One of the places where America began to become theologically illiterate was an odd one: Sunday school.
I believe the introduction of Sunday schools truly has caused the American church to know less about what they believe.
Read the whole thing. He’s not saying we should junk Sunday School, but he shows how it may have created a generation of people who sat in Sunday School and yet know nothing about the faith.
Presbyterian Pastor John Vest wonders if we need to rethink what it means to be active in a faith community:
As a downtown church that draws on individuals and families from all around the Chicagoland area, our youth ministry has always faced some interesting challenges. Our youth come from a variety of schools, so creating a sense of community in this context is different from a situation in which all or most of the youth go to the same school. We also focus the majority of our energy on a short window of time on Sunday morning, which we’ve found is our best chance to gather a critical mass of young people. Busy schedules and the difficulties of traveling to and parking near our church make midweek activities almost impossible.
Historically, we have also lost a lot of youth between confirmation in eighth grade and high school. As they move through high school and their lives become more and more complicated, retaining them as “active” members becomes increasingly difficult. We’re getting much better at this, but a quick comparison of our “active” participants against the number of youth in our database reminds us that we have a lot of work yet to do.
But, perhaps we need to think differently about what it means to be an “active” member of a faith community in today’s world, especially for young people.

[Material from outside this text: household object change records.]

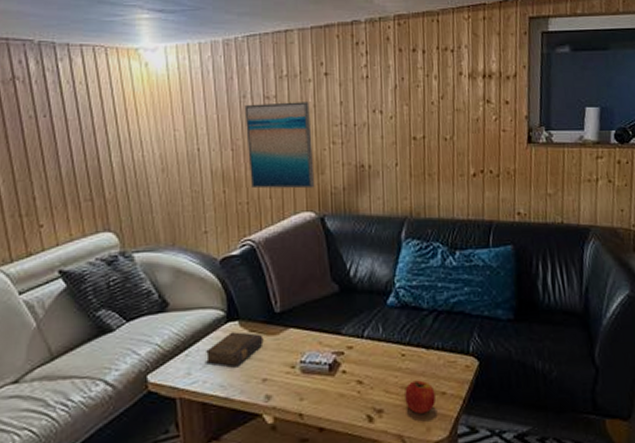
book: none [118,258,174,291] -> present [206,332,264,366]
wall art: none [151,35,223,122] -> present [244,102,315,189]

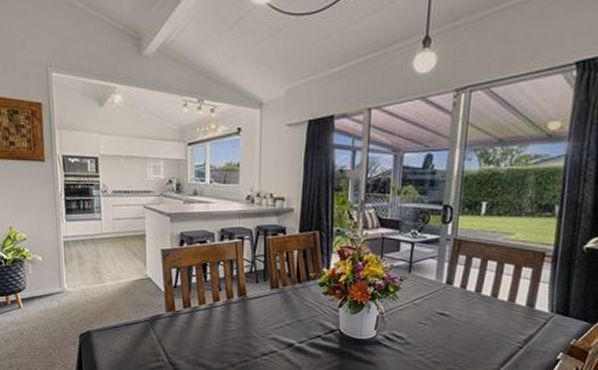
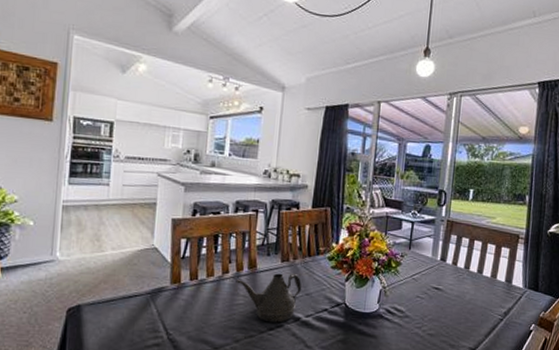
teapot: none [227,299,294,349] -> present [236,273,302,323]

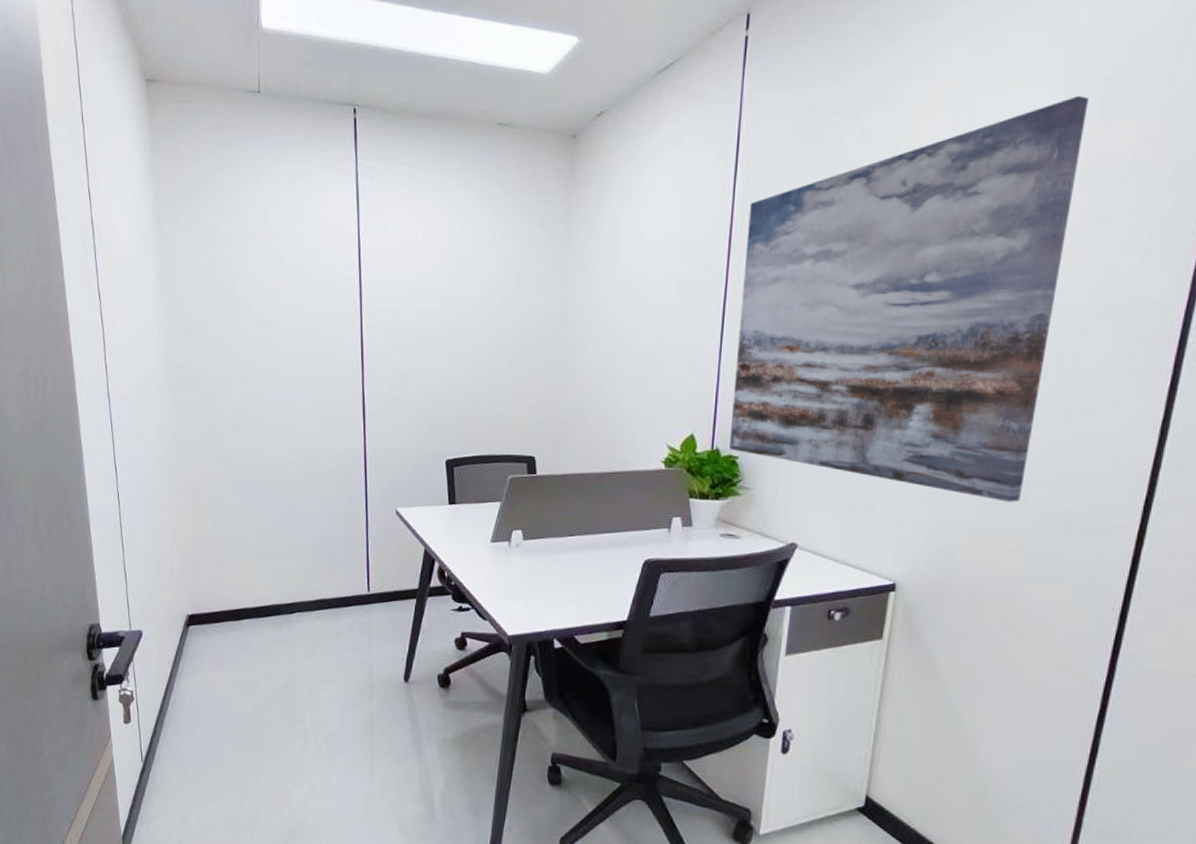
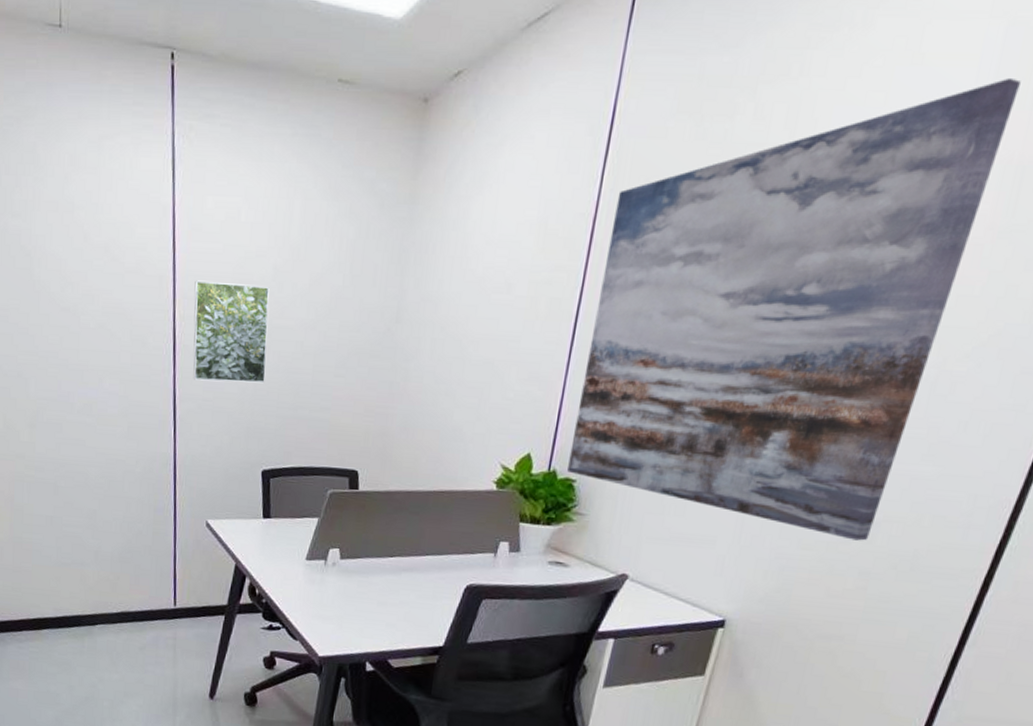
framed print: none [379,294,446,382] -> present [193,280,270,383]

Recently, I discovered that a student who I pretty much never saw after confirmation faithfully volunteered at our tutoring program every Wednesday night for all four years of high school. He was not an “active” member of our youth ministry, but he was clearly actively involved in the mission and ministry of our church. How many more students like this are there? Or, how many more could there be if we helped youth find alternative ways of engaging?
It’s not just youth, even adults are far too busy these days to be involved in the life a congregation in the ways that people used to be a generation ago.
But then how do you do things like discipleship in such a busy world? Faith formation is something that takes time, even in this crazy age.
People are busy with a lot of things. Where does God and the faith community fit in?
I’m starting a new Sunday School class at First Christian that’s called Super Simple Sunday School. It’s basically morning devotions/morning prayer. The class goes a bit like this:
- We read one of that Sunday’s lectionary text.
- We have a brief discussion of the text.
- We share prayer concerns.
- We pray.
- We leave.
That’s it. The whole point of the class is for folks who might want a bit of quiet time during the week or those who for whatever reason, don’t want to get into the big time Adult Sunday School class. We aren’t discussing major bits of theology, but just coming for some quiet time with each other and God.
The first event was great. One person showed up, but it was a holy time nonetheless and that made me feel glad.
So, if you are in the area, please join me Sundays at 9:15am for a time of devotion with a good cup of coffee.